(Directions):
Express the material from the line with "List the labels" to the line with "What position from the left is Max Spilger?" as a JSON list of strings with one string per line, leaving out blank lines and the pictures.

(Material provided):
Start of Block

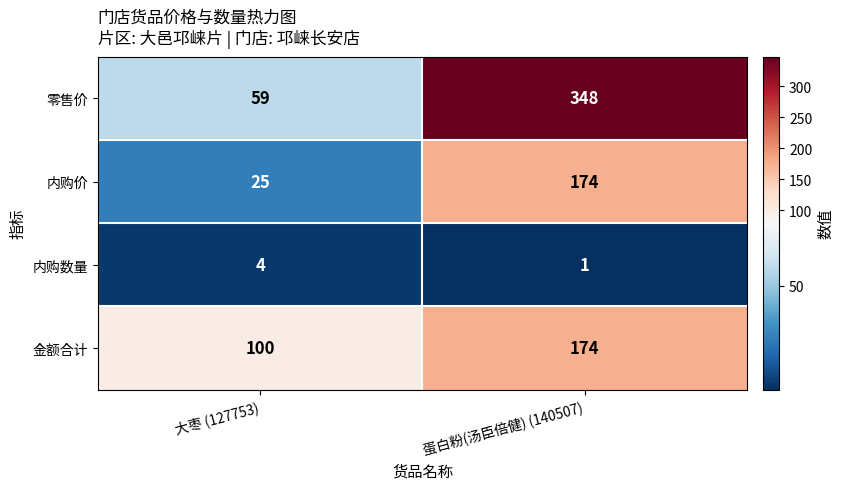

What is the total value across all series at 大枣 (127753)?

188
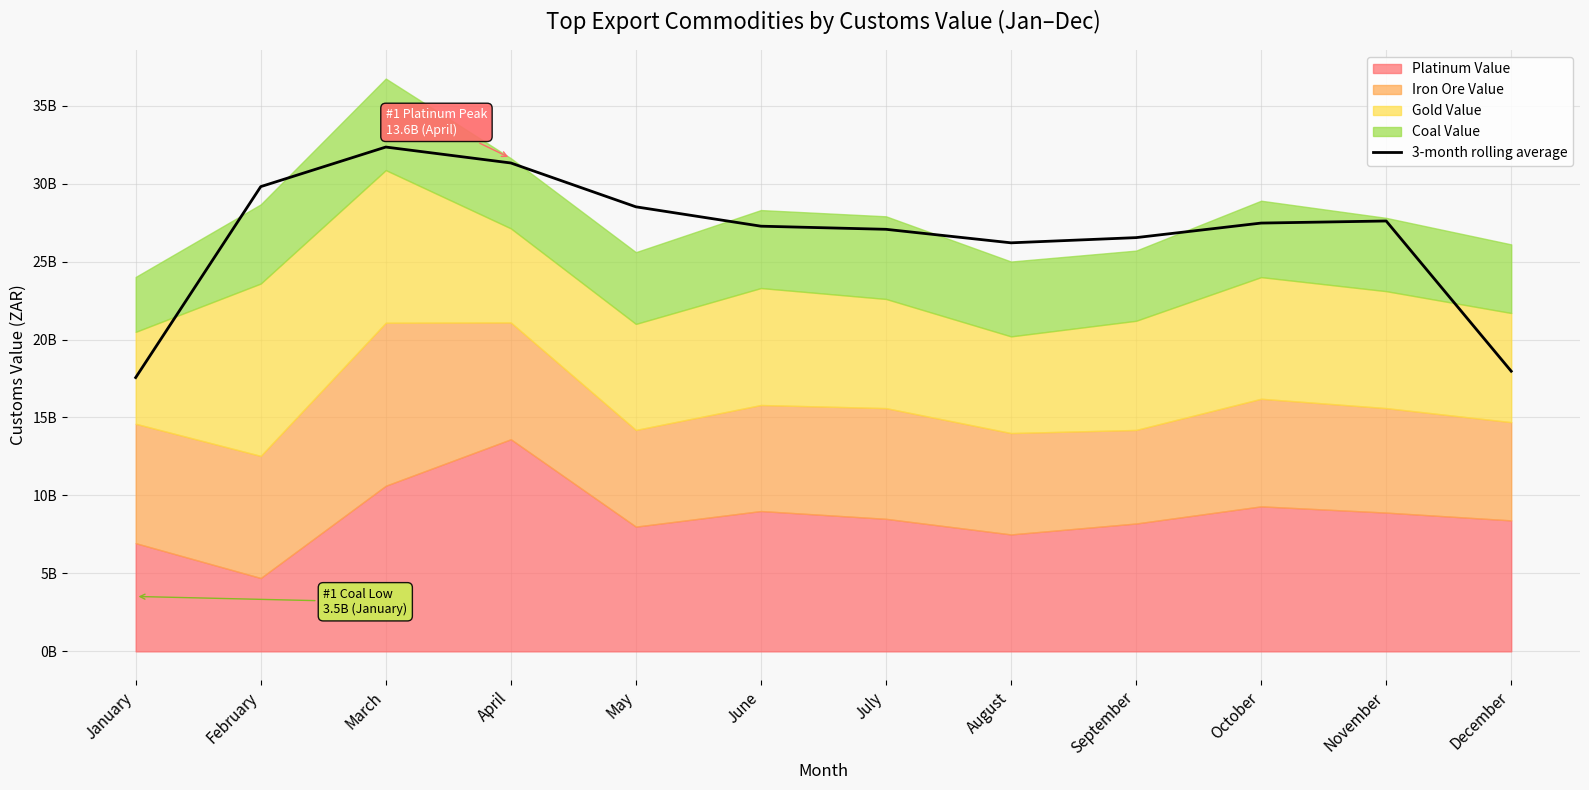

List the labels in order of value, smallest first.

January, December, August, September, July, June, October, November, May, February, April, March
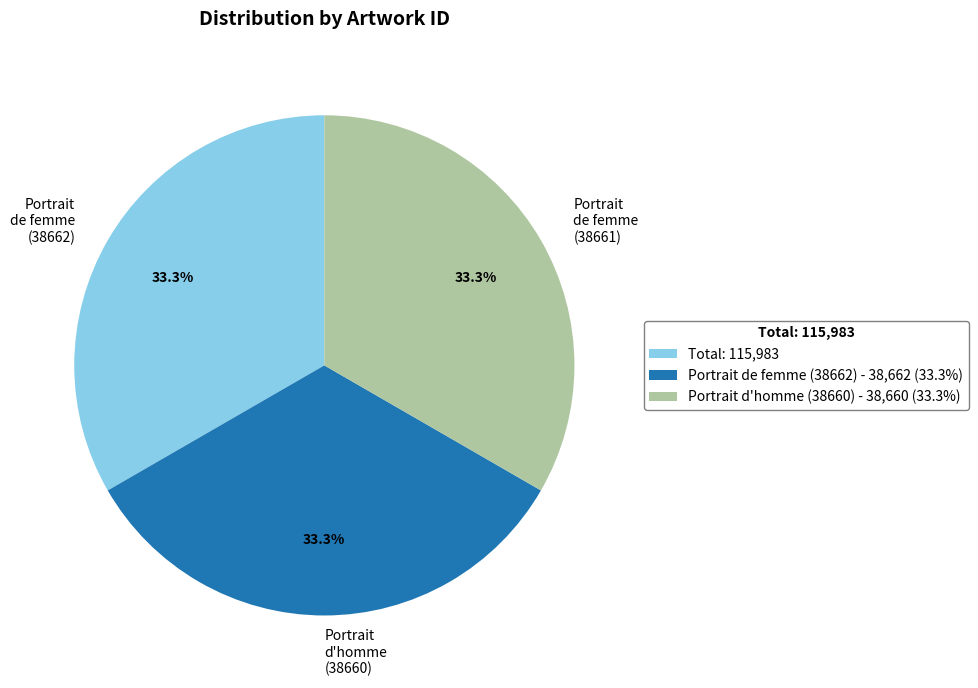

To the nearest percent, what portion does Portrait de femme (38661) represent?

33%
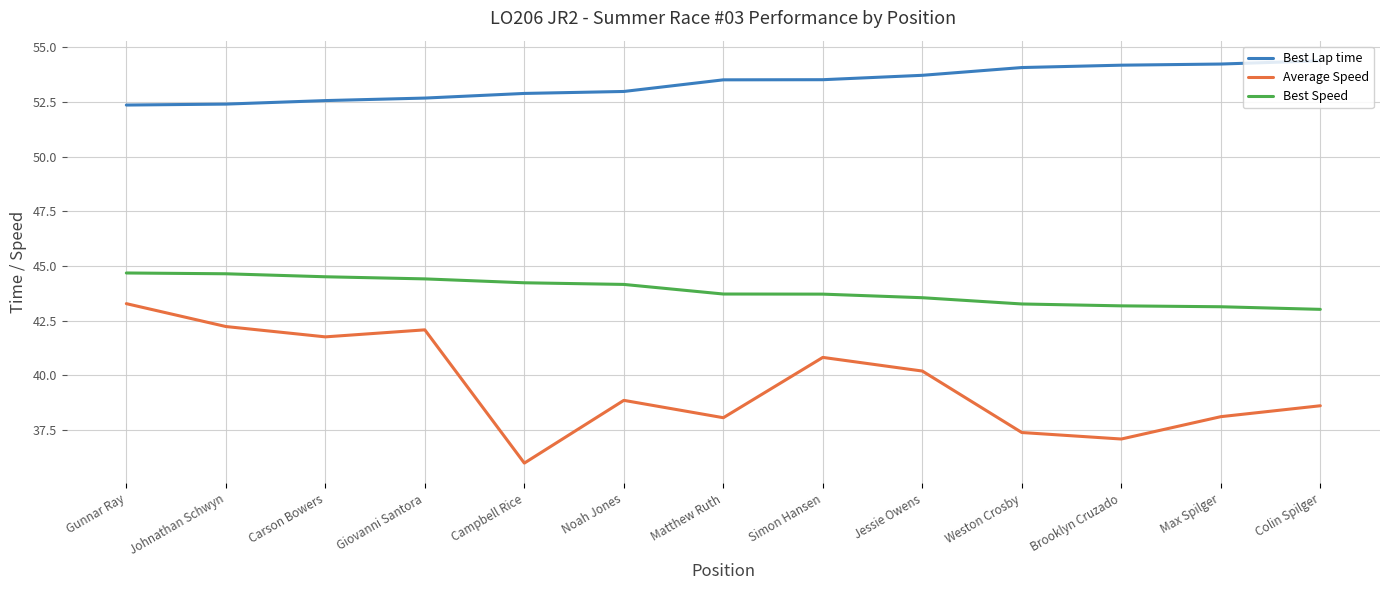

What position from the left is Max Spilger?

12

End of Block
Start of Block

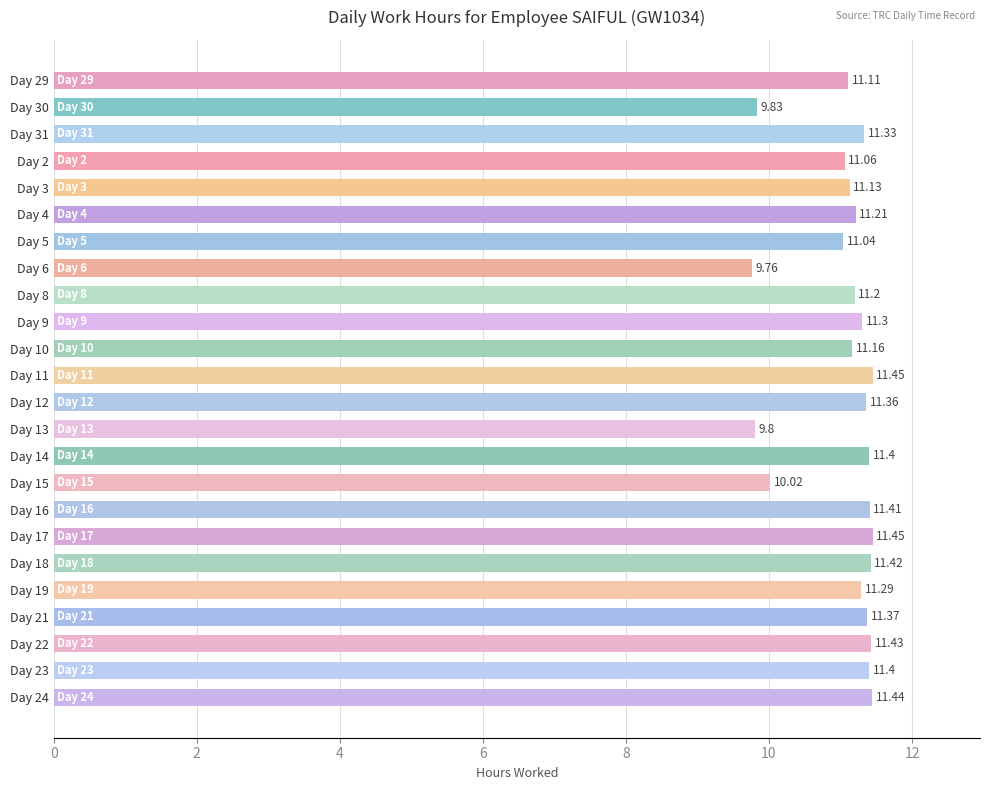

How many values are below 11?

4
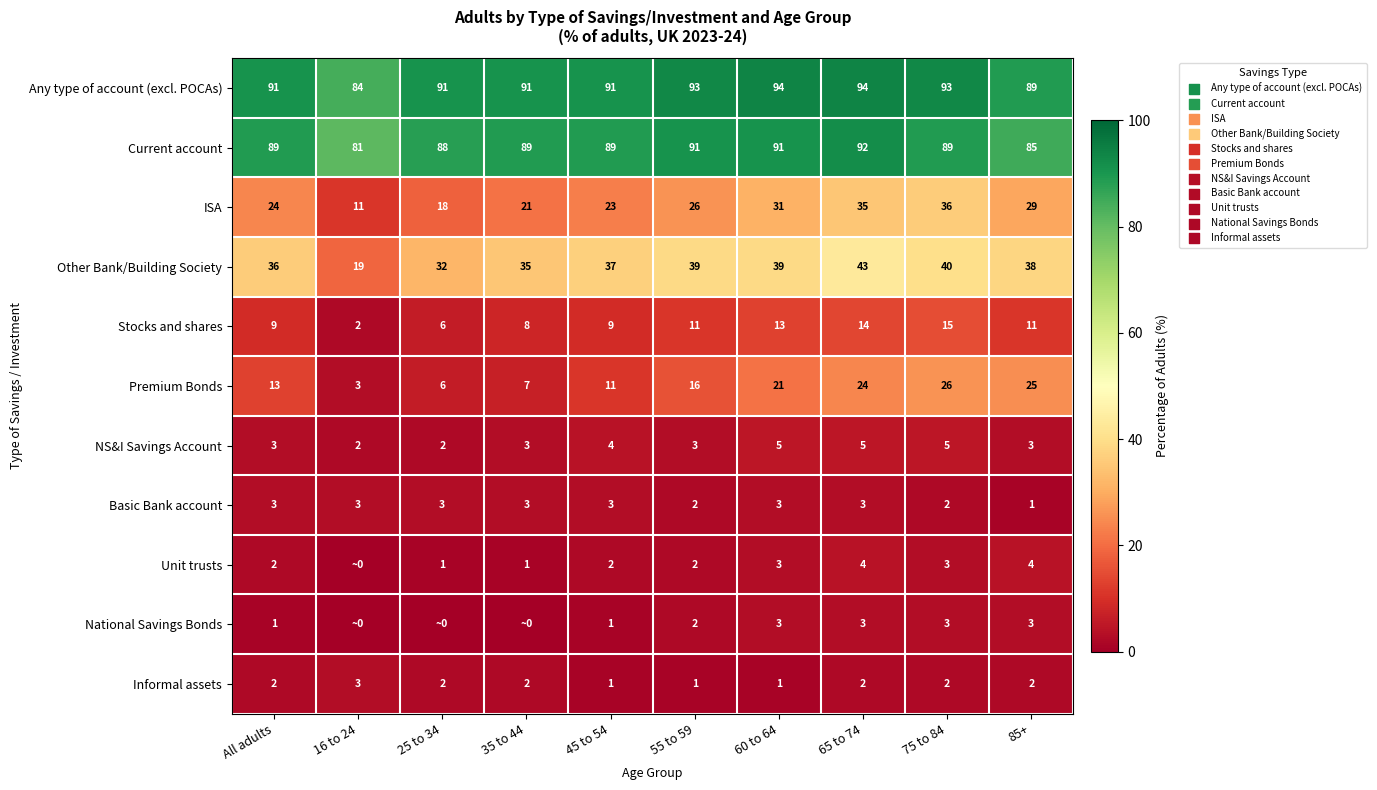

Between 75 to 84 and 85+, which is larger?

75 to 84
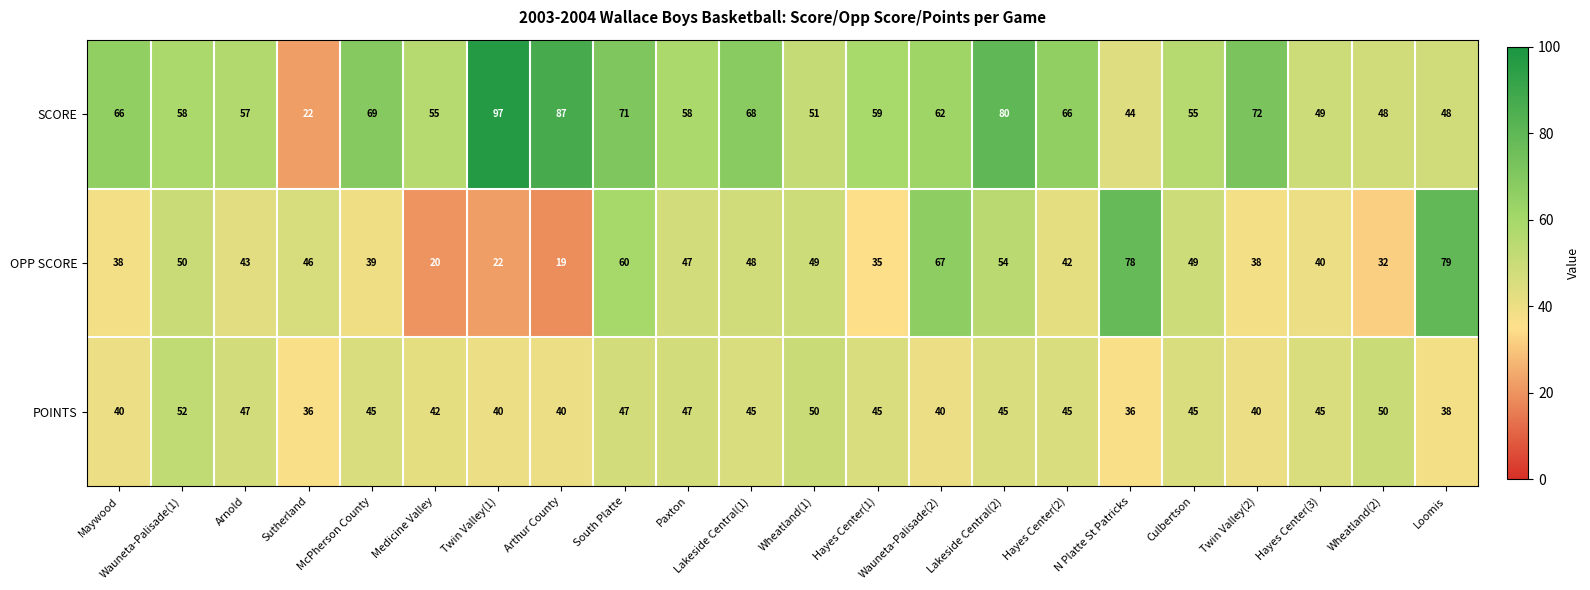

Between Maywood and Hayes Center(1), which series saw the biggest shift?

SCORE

End of Block
Start of Block

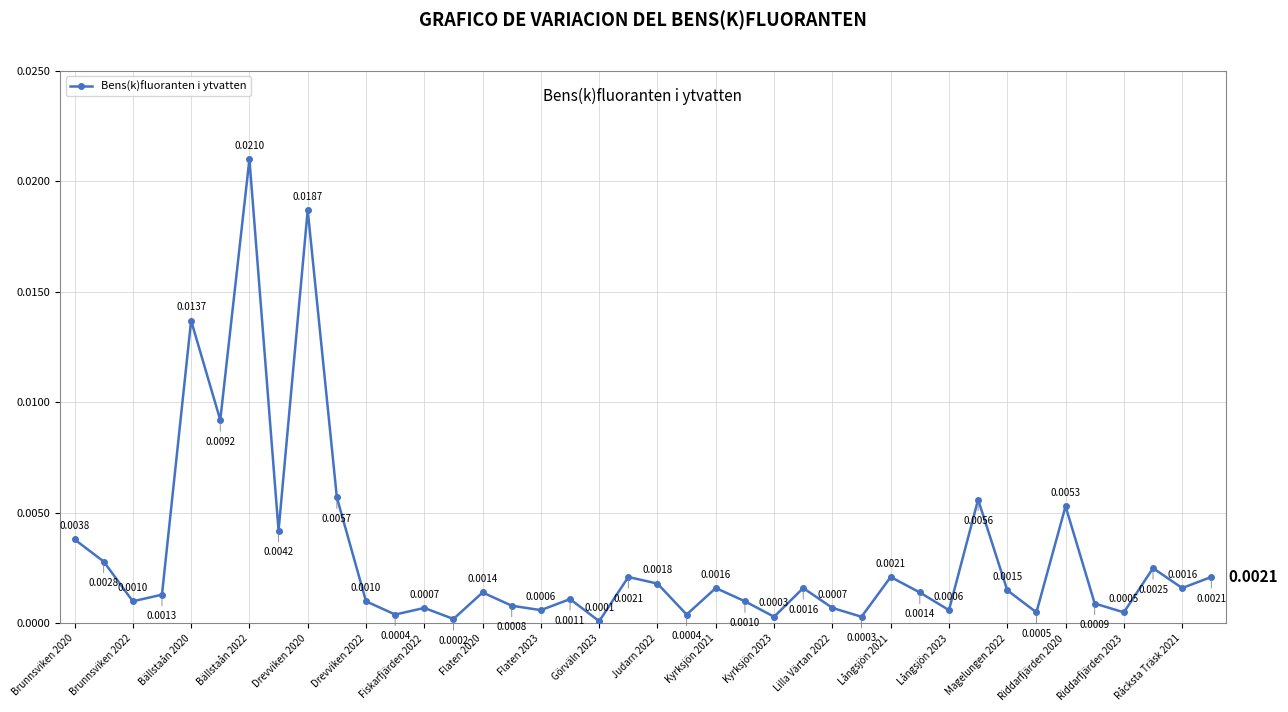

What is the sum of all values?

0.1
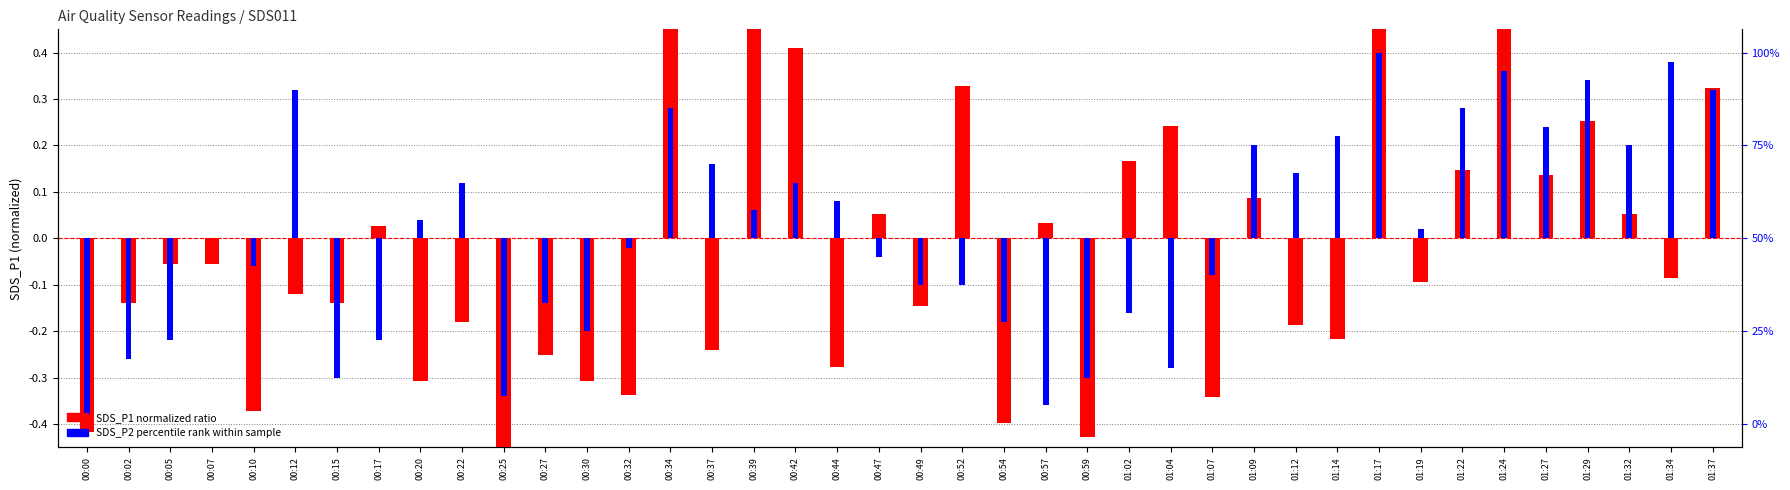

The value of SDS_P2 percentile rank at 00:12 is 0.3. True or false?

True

End of Block

(Answer space):
[
  "List the labels in order of value, smallest first.",
  "January, December, August, September, July, June, October, November, May, February, April, March",
  "To the nearest percent, what portion does Portrait de femme (38661) represent?",
  "33%",
  "What position from the left is Max Spilger?"
]